Es war selbst uns 13-Jährigen ein Leichtes ihn nicht etwa durch formales Mobbing oder andere Kindereien fertigzumachen - wir schafften das mit inhaltlicher Argumentation. Jemand, der stark am Kirchen-Dogma hängt, sich dem realen Leben verweigert und glaubt, damit bei Halbwüchsigen durchzukommen, der ist schief gewickelt und arm dran. Unser Ulli, der Prof Ulreich, hatte ein großes O auf der Stirn, wenn er das Klassenzimmer betrat - und er wusste es. Er wusste, dass er, wenn er uns nicht singen oder irgendetwas Lustiges machen ließ, bei der erstmöglichen Gelegenheit in eine Diskussion verwickelt werden würde, aus der es kein Entkommen gab.
Zugegeben: diesen Mann hab ich auch verachtet, wenn auch auf eine andere Art und mit leisem Mitleid versehen.

Abschaffen

Weil gerade diverse Brüder der beiden wichtigsten Religionen dieses Landes (die katholischen Christen und natürlich der Islam, der die Evangelen längst überholt hat) sich dieser Tage sich in Peinlichkeits-Wettbewerben, was Niedertracht, Verhetzung und bewusste Verblödung (letzteres war ja eines der einträglichen Hauptgeschäfte der Amtskirche über Jahrhunderte von Mittelalter) betrifft, gerät auch der Religions-Unterricht an sich in die Kritik.
Man plädiert (wie hier der Profil-Chefredakteur) sogar für die Abschaffung.

Nachdem mir klar war, dass mir der alte Ulli genau gar nichts zu irgendeinem Thema beibringen würde können, wollte ich mit 14 aus dem Reli-Unterricht aussteigen.

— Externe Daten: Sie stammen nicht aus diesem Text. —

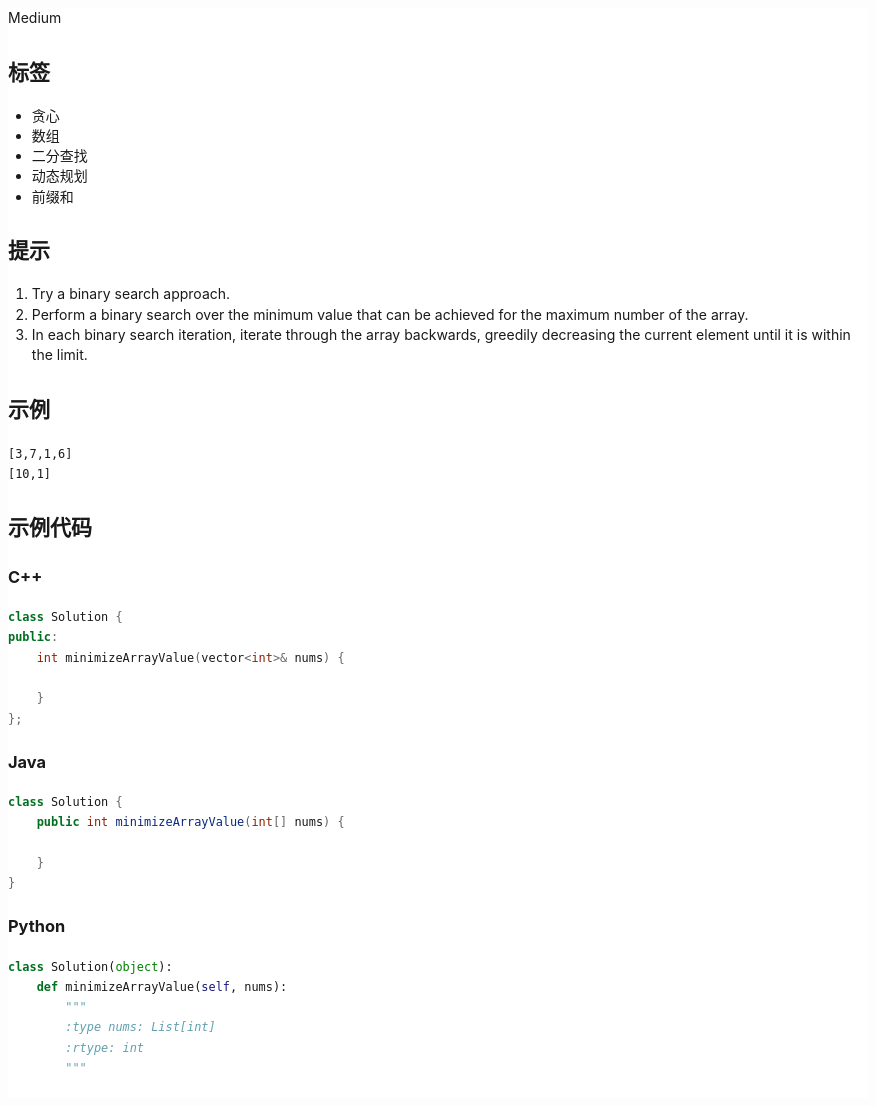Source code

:Medium

## 标签

- 贪心
- 数组
- 二分查找
- 动态规划
- 前缀和

## 提示

1. Try a binary search approach.
2. Perform a binary search over the minimum value that can be achieved for the maximum number of the array.
3. In each binary search iteration, iterate through the array backwards, greedily decreasing the current element until it is within the limit.

## 示例

```
[3,7,1,6]
[10,1]
```

## 示例代码

### C++

```cpp
class Solution {
public:
    int minimizeArrayValue(vector<int>& nums) {
        
    }
};
```

### Java

```java
class Solution {
    public int minimizeArrayValue(int[] nums) {
        
    }
}
```

### Python

```python
class Solution(object):
    def minimizeArrayValue(self, nums):
        """
        :type nums: List[int]
        :rtype: int
        """
        
```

Ich wurde überredet, das nicht zu tun.
Und zwar von meinem Vater.
Mein Vater ist o.B., ohne Bekenntnis.
Sein Vater ist gemeinsam mit ihm, als er noch ein Kleinkind war, aus der Kirche ausgetreten - und zwar als sich die heimische Amtskirche im Austrofaschismus natürlich auf die Seite der Staatsmacht stellte und die Ausschaltung der Demokratie und die Niederknüppelung der Arbeiterschaft guthieß und eine insgesamt derart lauwarme Haltung einnahm, dass es ihr in der Folge auch extrem schwerfiel, sich gegenüber dem Nazi-Terror richtig zu positionieren. Auch hier entschloss sich die Amtskirche zu einem windelweichen Wegschaun. Die real existierenden Widerstands-Taten von Kirchenmännern&frauen während des NS-Terrors sind und waren allesamt Einzelinitiativen.
Mein Vater hatte also keinen seriösen Beweggrund zum Wiedereintritt nach 1945.

Nicht abschaffen

Trotzdem hat er mich breitgeschlagen. Mit Argumenten. Ich weiß nicht mehr genau, wie er's gemacht hat, wahrscheinlich hat er auf die Bedeutung, die Religion in unserer gern scheinheiligen Gesellschaft immer noch so hat, hingewiesen und dass es durchaus wichtig wäre, da Bescheid zu wissen, sich quasi dagegen zu immunisieren.

Es entstand hier also eine ähnliche Situation wie beim Auszucker des Latein-Professors: Um zu verstehen, wie die Fundamentalisten, die in Österreich den Takt durchaus mitangeben, so ticken, ist es wichtig ihre Argumentation, ihre Kommunikations-Wege zu betrachten.
Offensichtlich hat mich mein Vater mit 14 als stark genug eingeschätzt, nicht in derartige sektenähnliche Ideologien reingezogen und selber zum Fundi zu werden.

Also hab ich weiter Reli gehabt, und als der alte Ulli endlich pensioniert wurde, kam ein neuer, jüngerer Mann, mit dem es sich dann in der Oberstufe durchaus trefflich über Religions-Philosophie und ähnlich reden ließ.

Und ich bin selbst dem alten, mittlerweile längst verstorbenen Riebl für seinen letzten den Faschismus und die Todesstrafe so verzweifelt verteidigenden Auszucker dankbar - weil er mich dazu gebracht hat, über einiges mehr und stärker nachzudenken, als ich es im Alltags-Schultrott sonst getan hätte.

Reli

Außerdem sagt es mir, dass Dämagogie und Dummheit keine Exklusiv-Angelegenheit des Religions-Unterrichts sein müssen, dass antisemitische Islam-Lehrer und ihren sich einem strafenden Gott anbiedernden homophoben katholischen Kollegen keinen Einfluss auf den Lehrplan haben sollten. Und es sagt mir, dass die leicht primitive "Abschaffen!"-Debatte zu kurz greift.
Weil in Österreich, diesem von Religion wie der Guglhupf vom Staubzucker überzogenen Land, das für sowas wie Ethik-Unterricht nicht reif ist (dazu fehlt die allgemeine Diskurs- und Abstraktionskultur), ist ein Religions-Unterrricht allemal sinnvoller als keiner.